Margaret Qualley, elle, a montré à plusieurs reprises une capacité à s’engager physiquement et émotionnellement dans des rôles extrêmes. « The Substance » en 2024 l’a confirmé : elle n’a pas peur de l’inconfort. C’est peut-être l’argument le plus solide en faveur de ce projet, le seul qui permette d’envisager qu’on ne soit pas simplement face à une opération de recyclage commercial.
Le vrai risque n’est pas l’échec artistique en soi, c’est l’effacement symbolique. Quand un remake hollywoodien s’approprie un classique européen, il en devient souvent la version de référence pour les nouvelles générations, par simple effet de distribution et de budget marketing. Si le film de Finn finit banal, il ne détruira pas l’original, mais il en occultera l’accès pour beaucoup. Et ça, c’est un dommage concret.

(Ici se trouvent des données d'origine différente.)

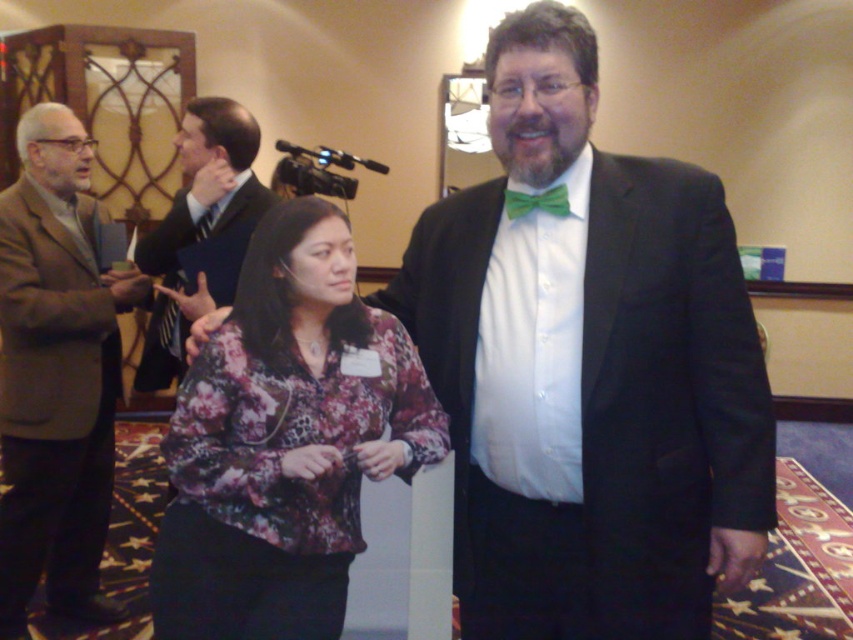
You are a photographer at the event and need to decide where to place your equipment. The black plastic video camera at upper center and the green satin bow tie at center are in your line of sight. Which object takes up more space in your view?

The black plastic video camera at upper center is bigger than the green satin bow tie at center, so it takes up more space in your view.

You are a photographer at the event and need to capture a clear shot of the dark blue sweater at center without the black plastic video camera at upper center blocking the view. Is this possible given their positions?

Rien n’est confirmé sur la date de tournage ou de sortie. On peut imaginer une mise en production d’ici fin 2026, mais le projet en est encore à ses prémices. Ce qui est acté, c’est la vision d’un studio prêt à miser sur un matériau risqué avec un réalisateur en ascension et une actrice au sommet de sa forme. Reste à savoir si l’ambition sera à la hauteur du respect que ce film mérite.